Los estadunidenses también enfrentan algunos retos. El mundo es más competitivo; la economía padece vulnerabilidades innegables y debe reinventarse. Como en cualquier situación, el factor determinante será la actitud de la gente: cómo decida juzgar esta realidad. Si cede al miedo, prestará desmedida atención a lo negativo, y producirá justo las circunstancias adversas que teme. Pero si sigue la dirección contraria, adopta una manera valiente de ver la vida y acomete todo con audacia y energía, generará una dinámica muy diferente.

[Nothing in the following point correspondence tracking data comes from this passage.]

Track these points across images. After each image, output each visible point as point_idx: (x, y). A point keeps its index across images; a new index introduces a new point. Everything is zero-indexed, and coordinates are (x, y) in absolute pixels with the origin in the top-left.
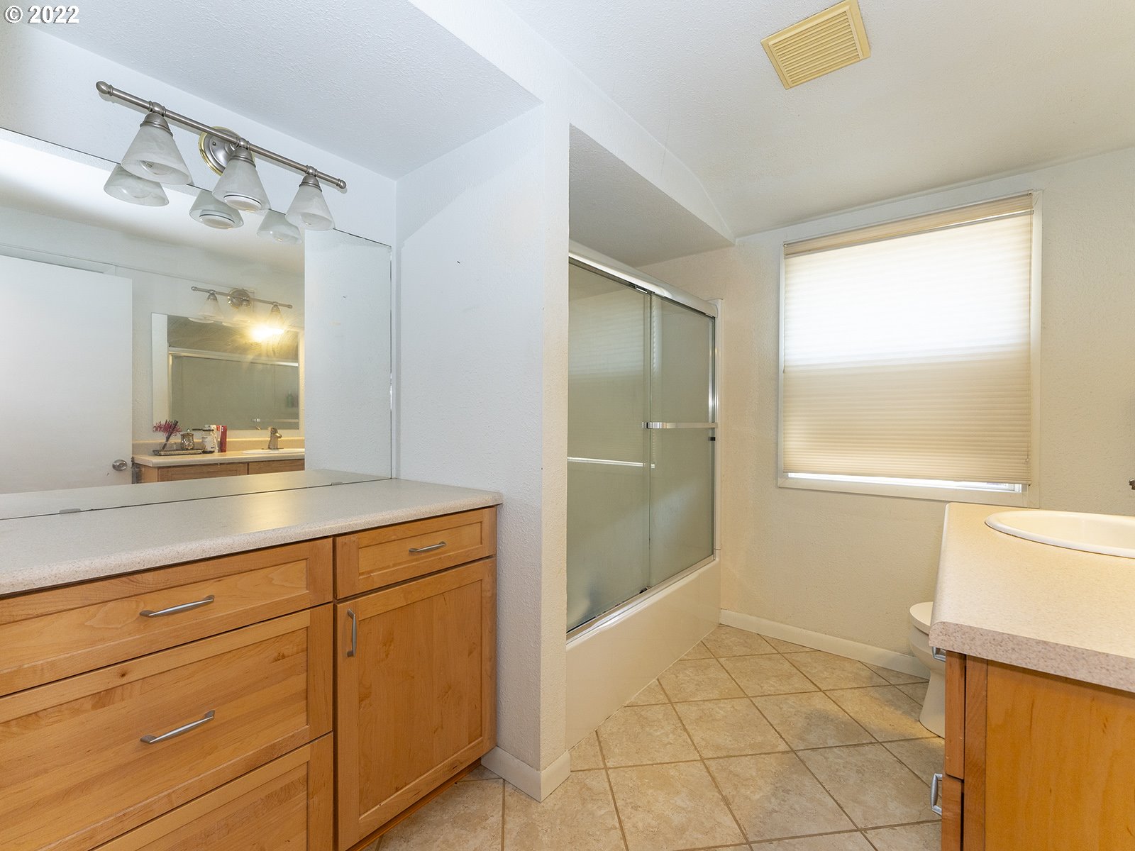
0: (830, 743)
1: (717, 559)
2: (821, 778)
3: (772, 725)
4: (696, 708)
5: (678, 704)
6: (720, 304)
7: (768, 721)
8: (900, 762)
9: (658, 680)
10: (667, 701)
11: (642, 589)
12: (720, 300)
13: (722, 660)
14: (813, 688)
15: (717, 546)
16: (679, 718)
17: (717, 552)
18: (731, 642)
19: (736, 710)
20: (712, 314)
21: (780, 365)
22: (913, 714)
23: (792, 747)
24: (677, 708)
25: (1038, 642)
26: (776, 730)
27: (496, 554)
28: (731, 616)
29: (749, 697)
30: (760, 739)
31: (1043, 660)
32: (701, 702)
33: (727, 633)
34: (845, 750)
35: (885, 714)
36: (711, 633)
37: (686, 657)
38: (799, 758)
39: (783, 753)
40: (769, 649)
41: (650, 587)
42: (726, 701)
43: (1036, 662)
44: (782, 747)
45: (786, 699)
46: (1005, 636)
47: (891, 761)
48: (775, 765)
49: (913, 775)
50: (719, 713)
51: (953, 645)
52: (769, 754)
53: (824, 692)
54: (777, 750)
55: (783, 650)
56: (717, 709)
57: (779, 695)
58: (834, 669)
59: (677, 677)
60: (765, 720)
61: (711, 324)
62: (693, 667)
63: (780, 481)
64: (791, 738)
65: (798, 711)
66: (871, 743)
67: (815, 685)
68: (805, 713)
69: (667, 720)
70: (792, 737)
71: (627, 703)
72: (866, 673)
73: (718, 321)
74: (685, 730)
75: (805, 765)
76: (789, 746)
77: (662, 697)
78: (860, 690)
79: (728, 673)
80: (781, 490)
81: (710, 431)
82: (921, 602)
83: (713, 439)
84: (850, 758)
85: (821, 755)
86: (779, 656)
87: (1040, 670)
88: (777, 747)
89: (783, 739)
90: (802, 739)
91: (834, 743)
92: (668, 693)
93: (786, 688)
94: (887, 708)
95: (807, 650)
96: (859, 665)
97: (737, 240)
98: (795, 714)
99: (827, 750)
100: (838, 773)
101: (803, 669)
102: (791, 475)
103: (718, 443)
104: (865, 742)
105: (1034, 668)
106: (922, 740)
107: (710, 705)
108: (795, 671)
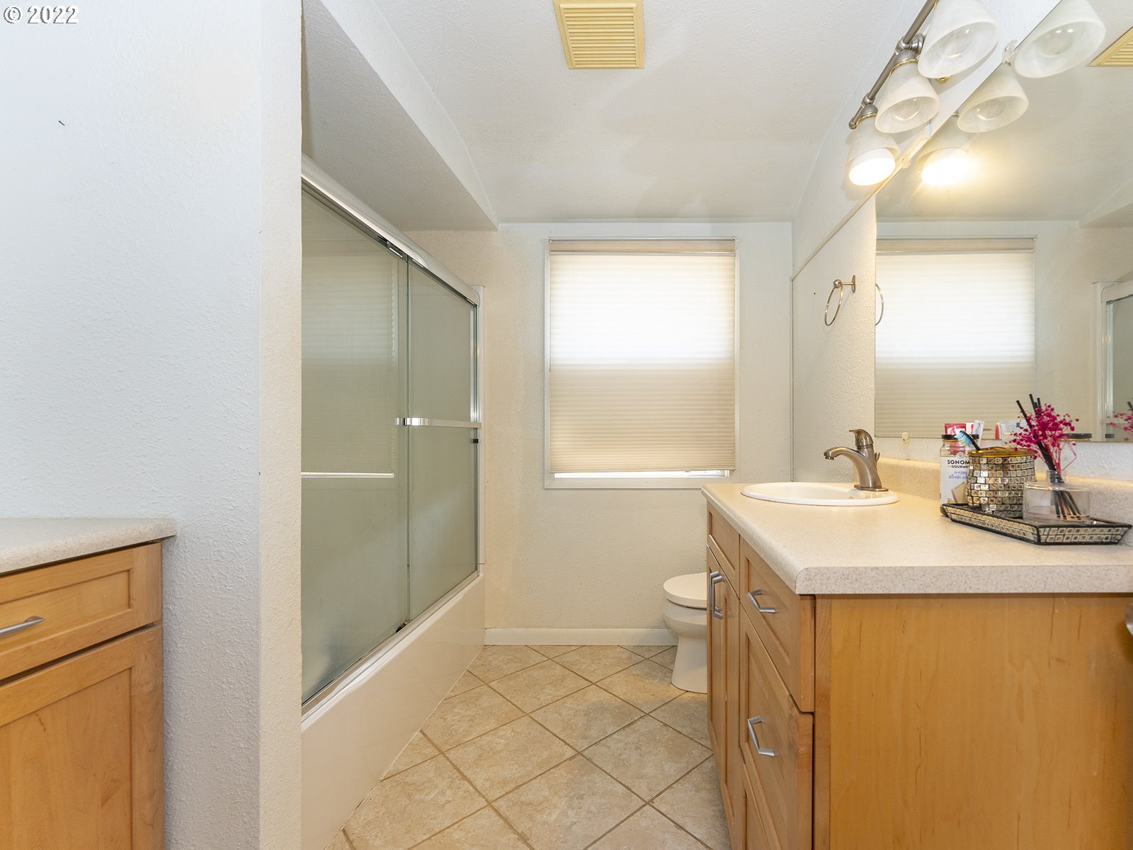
0: (610, 731)
1: (481, 575)
2: (608, 769)
3: (555, 735)
4: (473, 748)
5: (452, 751)
6: (481, 291)
7: (551, 732)
8: (665, 725)
9: (421, 731)
10: (437, 753)
11: (399, 625)
12: (482, 288)
13: (493, 684)
14: (586, 683)
15: (481, 560)
16: (456, 767)
17: (481, 567)
18: (499, 661)
19: (517, 732)
20: (474, 301)
21: (546, 362)
22: (666, 679)
23: (578, 749)
24: (450, 756)
25: (872, 569)
26: (560, 739)
27: (160, 621)
28: (497, 634)
29: (527, 714)
30: (546, 754)
31: (875, 584)
32: (479, 739)
33: (494, 654)
34: (622, 732)
35: (646, 686)
36: (477, 658)
37: (452, 694)
38: (586, 758)
39: (570, 759)
40: (539, 658)
41: (409, 621)
42: (504, 727)
43: (870, 586)
44: (569, 753)
45: (564, 703)
46: (851, 570)
47: (659, 727)
48: (565, 774)
49: (676, 732)
50: (499, 744)
51: (814, 588)
52: (557, 766)
53: (595, 684)
54: (565, 758)
55: (552, 655)
56: (497, 740)
57: (557, 701)
58: (600, 659)
59: (445, 720)
60: (547, 732)
61: (472, 313)
62: (462, 702)
63: (547, 482)
64: (575, 741)
65: (577, 711)
66: (641, 717)
67: (587, 680)
68: (583, 710)
69: (440, 775)
70: (576, 739)
71: (384, 774)
72: (625, 655)
73: (480, 309)
74: (465, 778)
75: (592, 762)
76: (574, 749)
77: (430, 751)
78: (624, 671)
79: (502, 696)
80: (547, 491)
81: (472, 432)
82: (675, 576)
83: (476, 441)
84: (628, 739)
85: (604, 746)
86: (549, 662)
87: (874, 593)
88: (564, 755)
89: (568, 745)
90: (585, 738)
91: (612, 730)
92: (436, 742)
93: (562, 692)
94: (647, 681)
95: (574, 648)
96: (619, 649)
97: (500, 225)
98: (575, 716)
99: (608, 739)
100: (621, 757)
101: (574, 668)
102: (557, 475)
103: (481, 445)
104: (636, 718)
105: (870, 592)
106: (677, 699)
107: (488, 738)
108: (567, 672)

Comprende: nos da mucho miedo ofender a los demás, causar problemas, sobresalir, atrevernos. Nuestra relación con esta emoción ha evolucionado durante miles de años, desde el temor primitivo a la naturaleza hasta la ansiedad generalizada por el futuro y la actitud medrosa que ahora nos somete. Pero como los adultos racionales y productivos que somos, tenemos que superar esta tendencia descendente y dejar atrás nuestros temores.

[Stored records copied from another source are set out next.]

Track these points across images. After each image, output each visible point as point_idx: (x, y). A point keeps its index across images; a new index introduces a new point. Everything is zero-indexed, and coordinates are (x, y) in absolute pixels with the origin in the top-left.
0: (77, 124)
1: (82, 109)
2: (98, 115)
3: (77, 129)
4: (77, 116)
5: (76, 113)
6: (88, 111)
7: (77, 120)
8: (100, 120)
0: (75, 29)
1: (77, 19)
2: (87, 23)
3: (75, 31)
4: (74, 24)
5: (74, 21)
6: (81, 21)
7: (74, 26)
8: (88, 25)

El primer recuerdo de mi infancia es una flama, la flama azul de una estufa de gas que alguien encendió […] Tenía tres años […] Sentí miedo, mucho miedo, por primera vez en mi vida. Pero también lo recuerdo como una aventura, un júbilo extraño. Pienso que esa experiencia me llevó mentalmente a un lugar en el que no había estado nunca. A una frontera, el límite –quizá– de lo posible […] El temor que sentí fue casi una invitación, un reto a entrar en algo de lo que no sabía nada. Creo que ahí comenzó mi filosofía personal de la vida […] en ese momento […] Desde entonces, siempre he pensado en avanzar, en alejarme del calor de esa llama.
—Miles Davis
Existen dos formas de enfrentar el miedo: pasiva y activa. Adoptamos la forma pasiva cuando queremos evitar una situación que nos provoca ansiedad. Esto podría traducirse en aplazar toda decisión que pueda herir los sentimientos de otra persona. O en preferir que todo sea cómodo e inofensivo en nuestra vida diaria, para que nada desagradable nos ocurra. Asumimos esta modalidad cuando nos sentimos frágiles y creemos que afrontar lo que tememos nos perjudicaría.

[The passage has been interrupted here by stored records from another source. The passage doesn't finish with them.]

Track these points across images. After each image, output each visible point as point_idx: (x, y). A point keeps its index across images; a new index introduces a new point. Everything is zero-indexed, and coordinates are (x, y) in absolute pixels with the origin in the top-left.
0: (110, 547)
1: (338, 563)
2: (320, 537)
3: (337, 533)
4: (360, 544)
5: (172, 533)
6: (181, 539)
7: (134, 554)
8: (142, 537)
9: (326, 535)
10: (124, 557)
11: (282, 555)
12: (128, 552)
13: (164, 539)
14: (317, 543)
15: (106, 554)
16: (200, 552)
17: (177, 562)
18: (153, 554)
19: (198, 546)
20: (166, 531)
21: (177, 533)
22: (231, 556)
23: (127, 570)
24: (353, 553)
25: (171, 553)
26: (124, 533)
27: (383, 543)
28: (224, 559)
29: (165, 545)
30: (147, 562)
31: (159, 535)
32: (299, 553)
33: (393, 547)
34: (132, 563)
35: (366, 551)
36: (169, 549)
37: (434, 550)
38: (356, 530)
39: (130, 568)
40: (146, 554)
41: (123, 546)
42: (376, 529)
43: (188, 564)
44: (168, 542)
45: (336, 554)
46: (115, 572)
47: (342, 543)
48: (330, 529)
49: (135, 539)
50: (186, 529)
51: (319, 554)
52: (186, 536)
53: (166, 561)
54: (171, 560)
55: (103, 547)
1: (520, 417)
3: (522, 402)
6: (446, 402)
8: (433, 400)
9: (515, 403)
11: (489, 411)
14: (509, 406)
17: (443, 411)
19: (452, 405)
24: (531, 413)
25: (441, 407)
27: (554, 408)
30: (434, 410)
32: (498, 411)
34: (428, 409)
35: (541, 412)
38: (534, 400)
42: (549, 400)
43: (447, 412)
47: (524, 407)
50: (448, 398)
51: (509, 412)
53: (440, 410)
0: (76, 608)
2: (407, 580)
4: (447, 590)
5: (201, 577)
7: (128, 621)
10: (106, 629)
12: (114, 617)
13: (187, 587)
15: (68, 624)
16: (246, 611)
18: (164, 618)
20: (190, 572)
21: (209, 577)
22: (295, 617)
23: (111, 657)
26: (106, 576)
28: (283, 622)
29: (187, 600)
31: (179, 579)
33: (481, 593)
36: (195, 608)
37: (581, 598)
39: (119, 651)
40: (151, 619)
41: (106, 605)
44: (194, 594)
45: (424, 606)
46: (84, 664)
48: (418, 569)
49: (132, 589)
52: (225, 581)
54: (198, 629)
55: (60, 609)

La variedad activa es algo que casi todos hemos experimentado en algún momento de nuestra vida: la situación riesgosa o difícil que tememos se nos impone por sí sola. Podría tratarse de un desastre natural, la muerte de un ser querido o un revés por el que perdemos algo. Es común que en momentos así hallemos en nosotros una fuerza que nos sorprende. Lo que temíamos no es tan grave. Pero no podemos esquivarlo, y debemos buscar la manera de vencer nuestro miedo o sufriremos las consecuencias. Estos momentos son curiosamente terapéuticos, porque enfrentamos por fin algo real, no un escenario imaginario inducido por los medios. Además, podemos librarnos de ese temor. El problema es que esos instantes no suelen durar mucho ni repetirse con frecuencia. Por tanto, ellos pueden perder rápido su valor, y nosotros volver a la modalidad pasiva, elusiva.